Hua Wang has received a DARPA Young Faculty Award (YFA) for his research on mm-Wave power amplifiers with extreme bandwidth and energy efficiency.
A member of the Georgia Tech School of Electrical and Computer Engineering faculty since 2012, Wang holds the Demetrius T. Paris Junior Professorship and leads the Georgia Tech Electronics and Micro-System (GEMS) Lab. He has also received multiple prestigious academic awards, including the IEEE MTT-S Outstanding Young Engineer Award in 2017, Georgia Tech Sigma Xi Young Faculty Award in 2016, National Science Foundation (NSF) CAREER Award in 2015, Roger P. Webb ECE Outstanding Junior Faculty Member Award in 2015, and Lockheed Dean’s Excellence in Teaching Award in 2015, as well as many best paper awards in the field of solid-state circuits, systems, and microwave engineering. Wang is also a Distinguished Lecturer for the IEEE Solid-State Circuits Society for 2018 and 2019.
As millimeter-wave frequency applications have become prevalent in the commercial and Department of Defense markets, there is a rapidly growing need for advanced millimeter-wave solid-state power amplifier technologies that can support high energy efficiency, sufficient output power, and high-speed complex modulations.
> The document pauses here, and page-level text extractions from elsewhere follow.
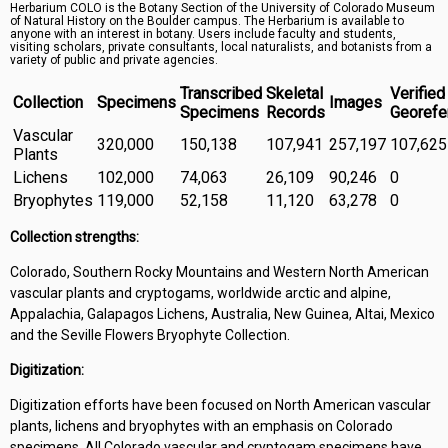
Herbarium COLO is the Botany Section of the University of Colorado Museum
Symbiota Help
of Natural History on the Boulder campus. The Herbarium is available to
anyone with an interest in botany. Users include faculty and students,
visiting scholars, private consultants, local naturalists, and botanists from a
Sitemap
variety of public and private agencies.
Transcribed
Skeletal
Verified
Collection
Specimens
Images
Specimens
Records
Georefe
Vascular
320,000
150,138
107,941
257,197
107,625
Plants
Lichens
102,000
74,063
26,109
90,246
0
Bryophytes
119,000
52,158
11,120
63,278
0
Collection strengths:
Colorado, Southern Rocky Mountains and Western North American
vascular plants and cryptogams, worldwide arctic and alpine,
Appalachia, Galapagos Lichens, Australia, New Guinea, Altai, Mexico
and the Seville Flowers Bryophyte Collection.
Digitization:
Digitization efforts have been focused on North American vascular
plants, lichens and bryophytes with an emphasis on Colorado
specimens. All Colorado vascular and cryptogam specimens have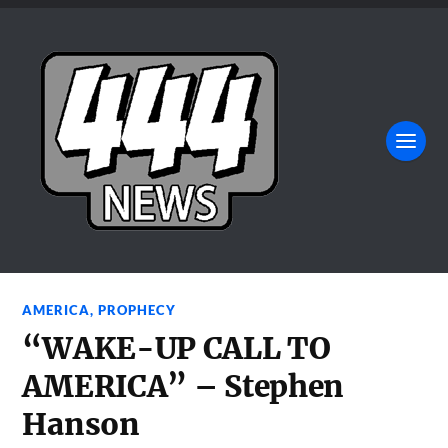
AMERICA
,
PROPHECY
“WAKE-UP CALL TO
AMERICA” – Stephen
Hanson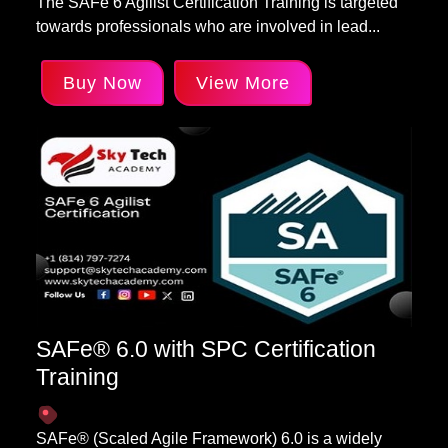
The SAFe 6 Agilist Certification Training is targeted
towards professionals who are involved in lead...
Buy Now
View More
SAFe® 6.0 with SPC Certification
Training
SAFe® (Scaled Agile Framework) 6.0 is a widely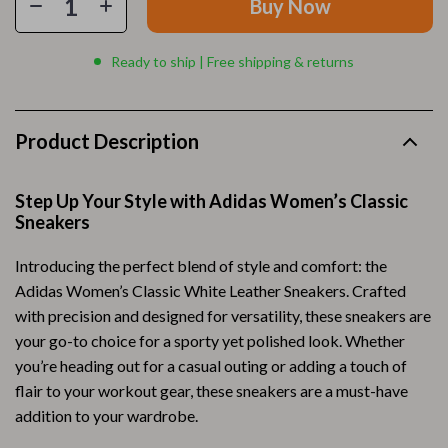
Buy Now
Ready to ship | Free shipping & returns
Product Description
Step Up Your Style with Adidas Women’s Classic
Sneakers
Introducing the perfect blend of style and comfort: the
Adidas Women’s Classic White Leather Sneakers. Crafted
with precision and designed for versatility, these sneakers are
your go-to choice for a sporty yet polished look. Whether
you’re heading out for a casual outing or adding a touch of
flair to your workout gear, these sneakers are a must-have
addition to your wardrobe.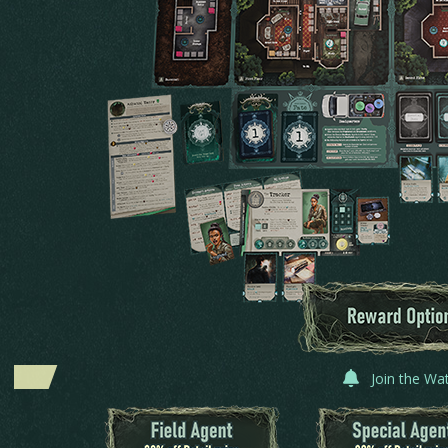
Join the Wa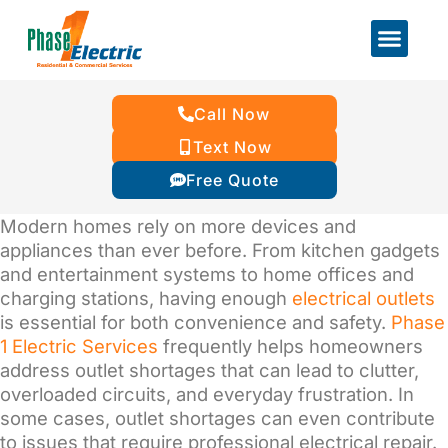
Call Now
Text Now
Free Quote
Modern homes rely on more devices and
appliances than ever before. From kitchen gadgets
and entertainment systems to home offices and
charging stations, having enough
electrical outlets
is essential for both convenience and safety.
Phase
1 Electric Services
frequently helps homeowners
address outlet shortages that can lead to clutter,
overloaded circuits, and everyday frustration. In
some cases, outlet shortages can even contribute
to issues that require professional electrical repair.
Moreover, high-efficiency amplifiers covering extremely wide bandwidth have become a necessity, particularly for frequency-agile massive Multiple-Input-Multiple-Output (MIMO) systems, such as multi-standard 5G wireless communication.
In this project, Wang will lead the fundamental research on a completely new class of extremely-wideband-yet-efficient power amplifiers over the frequency range of 30-100GHz. The key technology innovations include novel amplifier circuit topologies, hybrid use of silicon/non-silicon solid-state devices, and multi-mode amplifier operations.
This project will potentially achieve a new class of load modulation power amplifiers with an unprecedented combination of bandwidth, energy efficiency, and output power. Such amplifier technologies will eventually enable true “common-module front-ends” for reconfigurable transmitters and MIMO systems with "full-spectrum access" and digital beam-forming for wireless communication, radar, imaging, and spectrum sensing applications.